Обещали дать подробную информацию, планы, корректировки, письма...
- Отлично, начало положено, - сказал Том. - Настала пора позадавать на Совете каверзные вопросы. Можно прямо там спокойненько тормознуть все дело, если предложения по зонированию не пройдут. А ежели людям проект понравится, придется переизбирать Совет. Это значит, что, по крайней мере, будет выиграно время.
- Да, но, если людям понравится, городской Совет наверняка будет "за".

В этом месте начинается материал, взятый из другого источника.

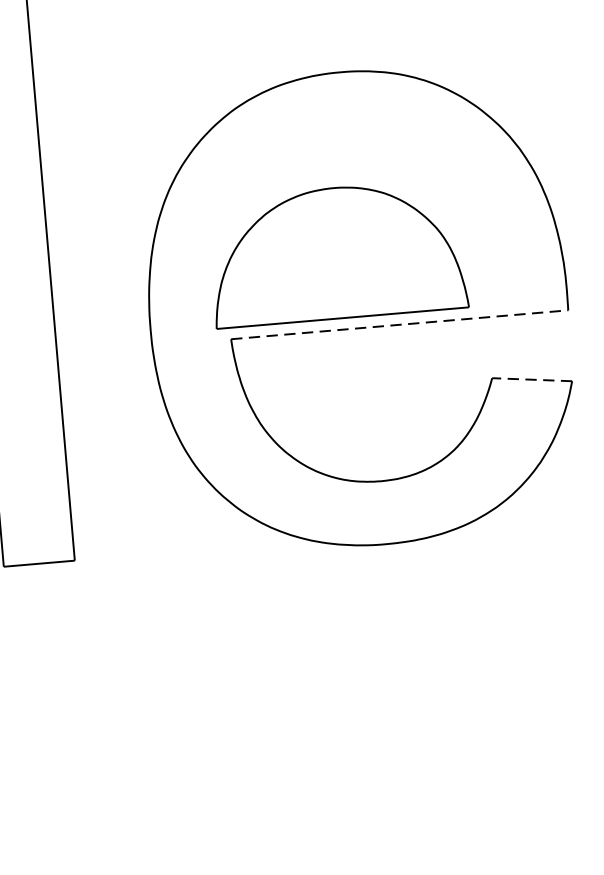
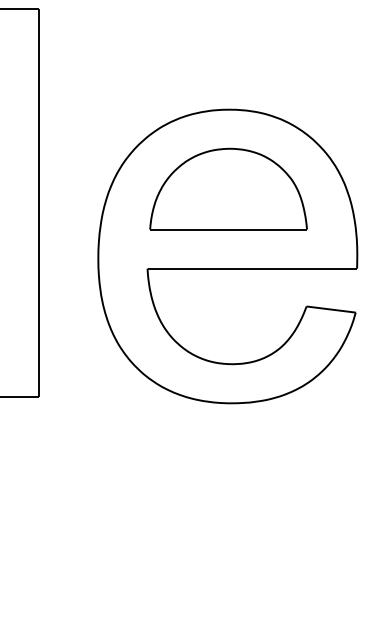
part: (337, 252) -> (228, 188), moved
line: (399, 324) -> (252, 268), dashed -> solid
line: (532, 379) -> (331, 309), dashed -> solid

- Может быть. Все зависит от членов Совета - они не обязаны беспрекословно слушаться избирателей, наказывающих им делать то, чего они не хотят. В конце концов, у нас правительство представителей. По крайней мере в подобных вопросах.
- Да, конечно...
Кевин с трудом поддерживал разговор. Дело в том, что после беседы с Рамоной ему стало наплевать и на холм, и вообще на все. Он словно впал в оцепенение. Никаких новых слов и чувств. Только бегство, бегство в свою скорлупу. Оглушенная оцепенелость.
* * *
Однажды вечером Тому позвонила его старинная подруга Эмма.
- Послушай, мы зацепили неплохой хвостик в том деле с "Хиртеком", что ты на нас взвалил. Пока что не все дорожки прослежены, но ясна реальная, тесная связь между этой компанией и Американской ассоциацией медицинских технологий.
- Что это за штука?
- Ну, в основном она служит прикрытием всех старых платных больниц страны; масса связей с Гонконгом.
- Ага! - Том сел. - Звучит многообещающе.
- Очень. Эта ААМТ подключена к множеству строительных программ на восточном побережье, и, по сути, именно через нее строители пытаются выкачать все, что могут, из медицинской промышленности.
- Понятно. Ну а я что-нибудь могу сделать?
- Нет. Мы передали все Крис, она намерена заняться этим в рамках своего федерального расследования, так что машина закрутилась. Но послушай, что я хочу сказать тебе, - мы сорвали маскировку, чтобы увидеть под ней дыру.
- Они знают, что ведется расследование?
- Совершенно отчетливо. И если Гонконг - их часть, это плохие новости. Некоторые из гонконгских банков работают очень грубо.
- Хорошо, буду держать ухо востро.
- Желательно. Я еще позвоню, когда появятся новости, а Крис, наверное, будет контактировать с тобой непосредственно.
- Хорошо. Спасибо, Эм.
- На здоровье. Рада была снова пообщаться с тобой, Том.
* * *
Дорис сердилась. В основном на себя. Нет, это не совсем правда. В основном она злилась на Кевина. Она видела, что Кевин явно страдает от этой связи с Рамоной, и сердце Дорис переполнялось жалостью, злостью и презрением. Безнадежный дурак, втюриться в человека, который явно влюблен в другого! Из той же породы, что и сама Дорис. Да, она злилась на себя, на собственную непроходимую глупость. К чему беспокоиться об идиоте?
И еще она сердилась на себя за ту ее грубость с Оскаром вечером, на холмах. Дорис понимала: тогда произошло смещение, перенесение с больной головы на здоровую. Оскар не заслужил такого обхождения.
Это было очень важно. Если человек заслуживал грубости, Дорис не чувствовала угрызений. Просто она была такой, вот и все. Энн, мать Дорис, воспитывала ее иначе, учила, что вежливость - одна из главных добродетелей, точно так же, как сама Энн была воспитана своей матерью, а та - своей и так далее вверх по течению вплоть до самой Японии. Но Дорис не приняла этого, подобный стиль шел вразрез с ее натурой. Дорис не была терпеливой и мягкой. Скорее наоборот - острой на язык и жесткой по отношению к людям, которые не поспевали за ней. Наверное, она и с Кевином вела себя резко, пыталась уколоть его, а он никогда не показывал виду; но кто знает? Без сомнения, Дорис делала ему больно. Да, уроки матери еще сидели внутри, превратившись во что-то наподобие: "Не изливай свой гнев на людей, которые его не заслужили". Она нарушила эту заповедь, притом не раз и не два. Но никогда не делала этого с таким эффектом, как в случае с Оскаром там, на холмах.